The World Monuments Fund and Global Heritage Fund are creating a “strategic affiliation” to protect cultural heritage sites around the world

It Takes Two to Tango

The World Monuments Fund and Global Heritage Fund are creating a “strategic affiliation” to protect cultural heritage sites around the world

Phnom Bakheng, Cambodia is a WMF site. (Courtesy World Monuments Fund)

Two powerhouse preservation groups are uniting in order to help protect cultural heritage sites around the world. On October 17, the World Monuments Fund (WMF) and Global Heritage Fund (GHF) announced a strategic affiliation to “protect endangered heritage as global challenges increasingly threaten vital sites and the well-being of communities around them,” a press release stated.

“Collective action is critical in the face of growing challenges such as conflict, climate change, and over-tourism,” said Ro King, GHF Board of Directors Chair. “We are thrilled to join forces with World Monuments Fund. By uniting, we are amplifying our efforts and increasing resources for communities to protect their cultural heritage.”

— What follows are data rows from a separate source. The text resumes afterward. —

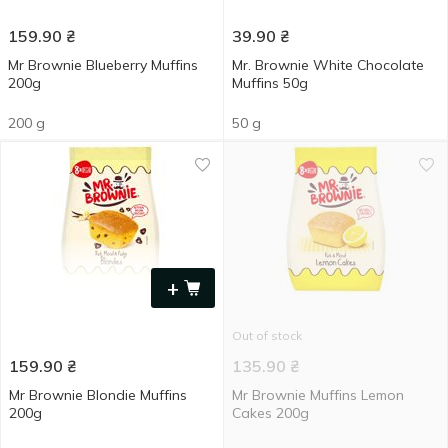
159.90
₴
39.90
₴
Mr Brownie Blueberry Muffins
Mr. Brownie White Chocolate
200g
Muffins 50g
200 g
50 g
+
Out of stock
159.90
₴
135.90
₴
Mr Brownie Blondie Muffins
Mr Brownie Muffins Lemon
200g
Сakes 200g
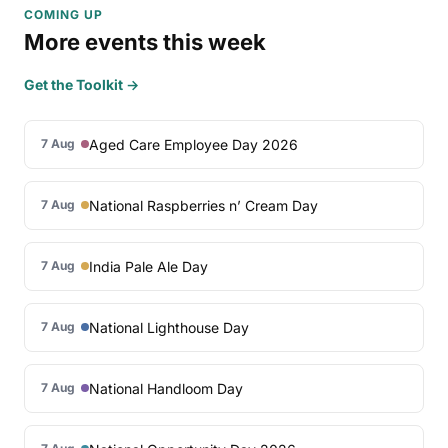
COMING UP
More events this week
Get the Toolkit →
Aged Care Employee Day 2026
7 Aug
National Raspberries n’ Cream Day
7 Aug
India Pale Ale Day
7 Aug
National Lighthouse Day
7 Aug
National Handloom Day
7 Aug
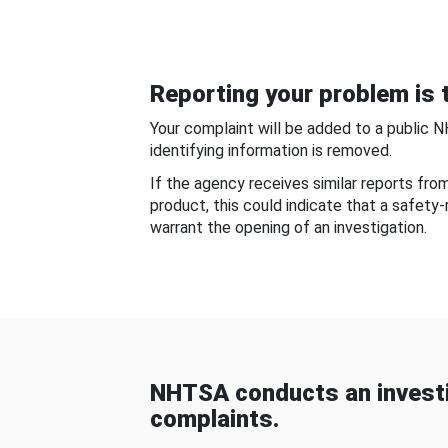
Reporting your problem is t
Your complaint will be added to a public 
identifying information is removed.
If the agency receives similar reports fr
product, this could indicate that a safety
warrant the opening of an investigation.
NHTSA conducts an investi
complaints.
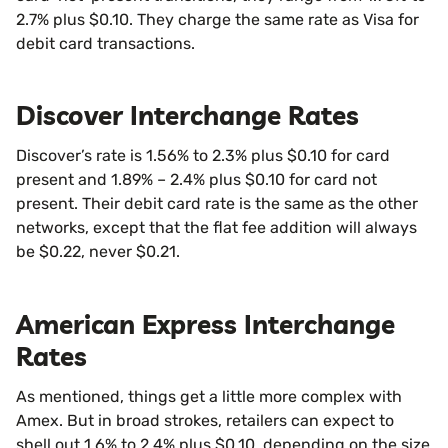
2.7% plus $0.10. They charge the same rate as Visa for
debit card transactions.
Discover Interchange Rates
Discover’s rate is 1.56% to 2.3% plus $0.10 for card
present and 1.89% – 2.4% plus $0.10 for card not
present. Their debit card rate is the same as the other
networks, except that the flat fee addition will always
be $0.22, never $0.21.
American Express Interchange
Rates
As mentioned, things get a little more complex with
Amex. But in broad strokes, retailers can expect to
shell out 1.6% to 2.4% plus $0.10, depending on the size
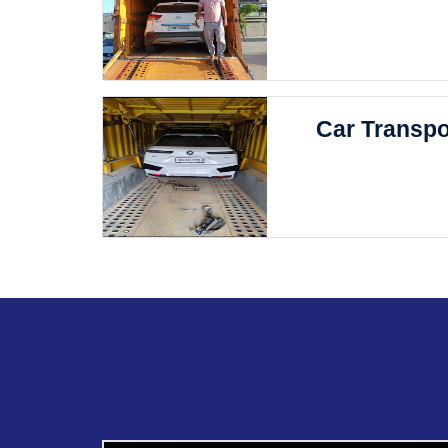
Car Transpo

Maritime Stations, Lisbon, Portugal is a WMF site. (Josh Nychuk)

The strategic affiliation means that several GHF team members will join WMF. This includes former GHF board members Rob Harper and Russell Platt who have been elected to the WMF board of trustees. Other former GHF trustees will transition to WMF’s international council, the WMF Britain affiliate board of directors, and a special task force that’s charged with maximizing the affiliation’s benefits. The partnership also means that two active GHF projects—Dali Village in Guizhou Province, China, and Ciudad Perdida in Colombia—will be added to WMF’s project portfolio.

Ciudad Perdida, Colombia (Plinio Barraza)
Dali Dong Village, Guizhou Province, China is a WMF site. (Zhang Li)

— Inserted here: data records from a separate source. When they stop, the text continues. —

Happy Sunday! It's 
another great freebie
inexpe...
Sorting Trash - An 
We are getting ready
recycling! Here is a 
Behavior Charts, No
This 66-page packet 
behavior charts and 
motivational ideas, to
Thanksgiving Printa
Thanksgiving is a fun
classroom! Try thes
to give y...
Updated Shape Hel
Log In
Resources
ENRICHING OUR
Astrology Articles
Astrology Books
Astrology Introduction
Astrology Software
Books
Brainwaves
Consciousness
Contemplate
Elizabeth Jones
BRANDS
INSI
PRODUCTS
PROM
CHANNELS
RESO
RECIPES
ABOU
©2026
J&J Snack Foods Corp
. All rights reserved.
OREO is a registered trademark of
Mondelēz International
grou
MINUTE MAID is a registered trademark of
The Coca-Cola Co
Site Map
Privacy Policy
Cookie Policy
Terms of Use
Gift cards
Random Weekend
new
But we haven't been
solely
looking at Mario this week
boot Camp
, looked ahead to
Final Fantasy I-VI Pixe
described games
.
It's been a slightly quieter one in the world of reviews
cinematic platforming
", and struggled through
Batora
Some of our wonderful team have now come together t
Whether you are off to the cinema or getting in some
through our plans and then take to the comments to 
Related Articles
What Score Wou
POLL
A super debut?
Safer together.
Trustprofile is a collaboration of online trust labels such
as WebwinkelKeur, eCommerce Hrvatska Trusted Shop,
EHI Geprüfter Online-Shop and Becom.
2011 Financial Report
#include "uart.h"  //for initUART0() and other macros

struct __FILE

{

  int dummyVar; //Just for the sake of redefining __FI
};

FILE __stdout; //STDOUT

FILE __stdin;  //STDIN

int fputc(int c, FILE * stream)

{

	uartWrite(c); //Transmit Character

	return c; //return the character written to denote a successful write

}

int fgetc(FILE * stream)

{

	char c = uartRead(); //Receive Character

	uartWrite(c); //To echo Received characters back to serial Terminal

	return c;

“We eagerly welcome the GHF team to our community,” said WMF board of trustees chair Lorna B. Goodman. “Our organizations share a commitment to preserving cultural heritage and our aligned missions create a formidable partnership poised to make an even greater impact on safeguarding cultural sites and traditions for generations to come.”

The WMF notes that their organization will benefit from its coalescence with the GHF community, especially on the west coast of the U.S. and in Asia. They note that GHF’s experimental approach at the intersection of heritage and technology, a legacy that stems from its 2002 founding in Palo Alto, California, will merge under the auspices of the WMF.

Rio Abiseo National Park, Peru (Heinz Plenge Archive)

“WMF and GHF bring together complementary regional and programmatic experience while sharing the same mission,” said WMF president and CEO Bénédicte de Montlaur. “This affiliation will allow us to further our work with communities around the world to safeguard irreplaceable heritage.”

Since 1965, WMF has raised over $300 million to help preserve 700 sites in 112 countries. The GHF, since 2002, has partnered with over 100 public and private organizations at 30 sites across 20 countries. Moving forward, the groups say they “aim to create a more resilient, inclusive, and sustainable future for cultural heritage protection worldwide.”